La France propose de céder gratuitement à la marine grecque deux frégates de premier rang, le "Jean Bart" (lutte anti-aérienne), et le "Latouche-Tréville" (lutte anti-sous-marine). La marine nationale remettra ses deux bâtiments à Naval Group, s'il est sélectionné par la Grèce dans le cadre d'un appel d'offres international.C'était un véritable casse-tête pour la France pour satisfaire les exigences de la Grèce. Au-delà de l'achat de quatre frégates neuves et de la modernisation des quatre frégates MEKO de fabrication allemande, le ministre de la Défense grec, qui a lancé un appel d'offres internationale pour rééquiper sa marine, veut par ailleurs rapidement deux navires d'occasion "prêts" et "en bon état, éventuellement mis à niveau". Soit "une solution intermédiaire" en attendant la mise en service des frégates neuves dans sept ou huit ans. Paris a trouvé une solution, qui pourrait satisfaire la Grèce et... ne mécontente pas trop la marine française. C'est dans ce cadre que Naval Group a récemment fait son offre à la Grèce. La ministre des Armées Florence Parly est d'ailleurs attendue jeudi à Athènes.
"Jean Bart" et "Latouche-Tréville" en Grèce ?
La France avait initialement pensé vendre des frégates Lafayette à la Grèce mais cette solution avait un coût opérationnel trop important pour la marine nationale, qui renâclait. Il a également été imaginé un billard à trois bandes entre la France, l'Arabie Saoudite et la Grèce autour des frégates Sawari II. "Trop compliqué", explique-t-on à La Tribune. Et finalement, selon des sources concordantes, la France propose de céder gratuitement à la marine grecque deux frégates de premier rang, le "Jean Bart" (lutte anti-aérienne), et le "Latouche-Tréville" (lutte anti-sous-marine). La marine nationale remettra ses deux bâtiments à Naval Group, s'il est sélectionné par la Grèce.

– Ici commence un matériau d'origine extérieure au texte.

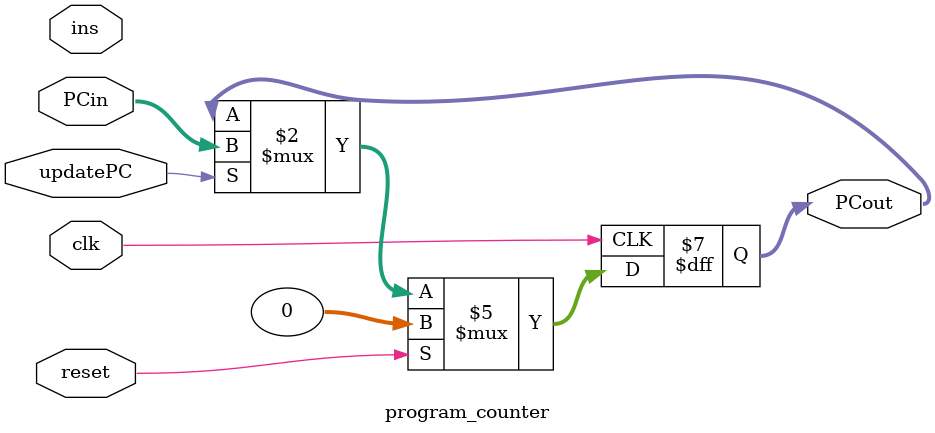
<source format=v>
`timescale 1ns / 1ps

module program_counter(ins, PCin, updatePC, reset, clk, PCout);
    input [31:0] ins;
    input [31:0] PCin;
    input updatePC;
    input reset,clk;
    output reg [31:0] PCout;

    always @(posedge clk)
    begin
        if(reset) begin
            PCout <= 0;
        end
        else if (updatePC) begin
//            $display("UPDATING PC to %d", PCin);
            PCout <= PCin;
        end
    end
endmodule


</source>
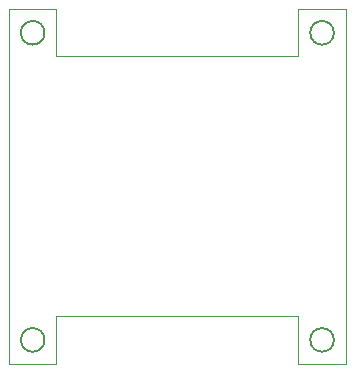
<source format=gbr>
%TF.GenerationSoftware,KiCad,Pcbnew,8.0.1*%
%TF.CreationDate,2024-05-05T22:16:20+02:00*%
%TF.ProjectId,pro_micro,70726f5f-6d69-4637-926f-2e6b69636164,rev?*%
%TF.SameCoordinates,Original*%
%TF.FileFunction,Profile,NP*%
%FSLAX46Y46*%
G04 Gerber Fmt 4.6, Leading zero omitted, Abs format (unit mm)*
G04 Created by KiCad (PCBNEW 8.0.1) date 2024-05-05 22:16:20*
%MOMM*%
%LPD*%
G01*
G04 APERTURE LIST*
%TA.AperFunction,Profile*%
%ADD10C,0.100000*%
%TD*%
%TA.AperFunction,Profile*%
%ADD11C,0.200000*%
%TD*%
G04 APERTURE END LIST*
D10*
X-10250000Y-15000000D02*
X-14250000Y-15000000D01*
D11*
X13250000Y13000000D02*
G75*
G02*
X11250000Y13000000I-1000000J0D01*
G01*
X11250000Y13000000D02*
G75*
G02*
X13250000Y13000000I1000000J0D01*
G01*
D10*
X-14250000Y15000000D02*
X-14250000Y-15000000D01*
X-14250000Y15000000D02*
X-10250000Y15000000D01*
X-10250000Y11000000D02*
X10250000Y11000000D01*
X10250000Y11000000D02*
X10250000Y15000000D01*
D11*
X-11250000Y13000000D02*
G75*
G02*
X-13250000Y13000000I-1000000J0D01*
G01*
X-13250000Y13000000D02*
G75*
G02*
X-11250000Y13000000I1000000J0D01*
G01*
D10*
X10250000Y15000000D02*
X14250000Y15000000D01*
X14250000Y-11000000D02*
X14250000Y-15000000D01*
X-10250000Y-11000000D02*
X10250000Y-11000000D01*
X-10250000Y15000000D02*
X-10250000Y11000000D01*
D11*
X13250000Y-13000000D02*
G75*
G02*
X11250000Y-13000000I-1000000J0D01*
G01*
X11250000Y-13000000D02*
G75*
G02*
X13250000Y-13000000I1000000J0D01*
G01*
X-11250000Y-13000000D02*
G75*
G02*
X-13250000Y-13000000I-1000000J0D01*
G01*
X-13250000Y-13000000D02*
G75*
G02*
X-11250000Y-13000000I1000000J0D01*
G01*
D10*
X14250000Y-11000000D02*
X14250000Y11000000D01*
X10250000Y-15000000D02*
X10250000Y-11000000D01*
X14250000Y-15000000D02*
X10250000Y-15000000D01*
X-10250000Y-15000000D02*
X-10250000Y-11000000D01*
X14250000Y15000000D02*
X14250000Y11000000D01*
M02*

</source>
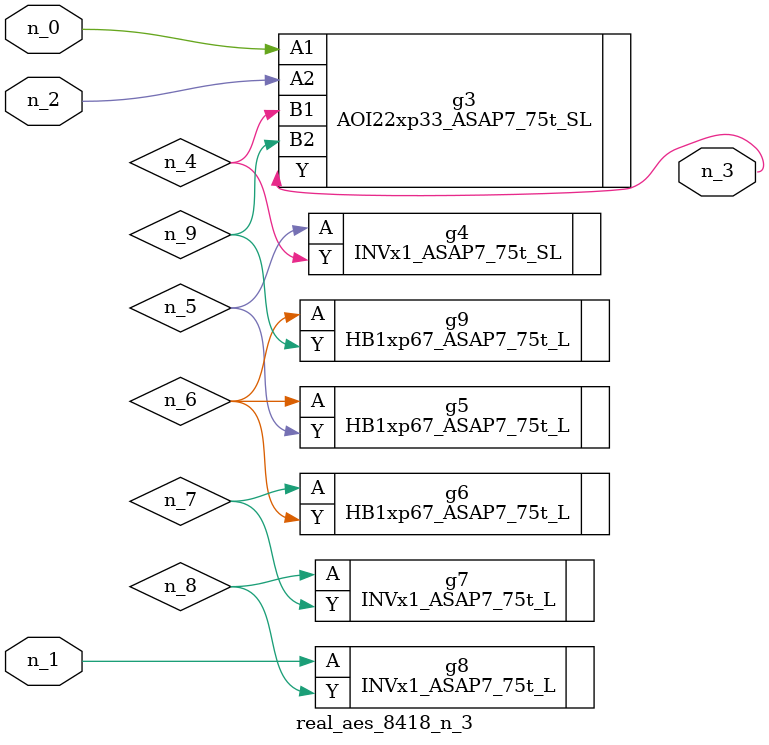
<source format=v>
module real_aes_8418_n_3 (n_0, n_2, n_1, n_3);
input n_0;
input n_2;
input n_1;
output n_3;
wire n_4;
wire n_5;
wire n_7;
wire n_9;
wire n_6;
wire n_8;
AOI22xp33_ASAP7_75t_SL g3 ( .A1(n_0), .A2(n_2), .B1(n_4), .B2(n_9), .Y(n_3) );
INVx1_ASAP7_75t_L g8 ( .A(n_1), .Y(n_8) );
INVx1_ASAP7_75t_SL g4 ( .A(n_5), .Y(n_4) );
HB1xp67_ASAP7_75t_L g5 ( .A(n_6), .Y(n_5) );
HB1xp67_ASAP7_75t_L g9 ( .A(n_6), .Y(n_9) );
HB1xp67_ASAP7_75t_L g6 ( .A(n_7), .Y(n_6) );
INVx1_ASAP7_75t_L g7 ( .A(n_8), .Y(n_7) );
endmodule
</source>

Admis au service actif en 1990, le "Latouche-Tréville" a mené en février dernier des exercices conjoints en mer du Nord dans le cadre du Standing NATO Maritime Group (SNMG-1). Admis au service actif en 1991 et désarmé début mars, le "Jean Bart" sera remplacé par la frégate multimissions de défense aérienne (FREDA) "Lorraine", qui a été mise à l'eau à Lorient en novembre dernier et sera livrée à la marine en 2022. La marine grecque, qui est allée examiner les deux frégates, a semble-t-il été plutôt agréablement surprise par l'état des deux navires.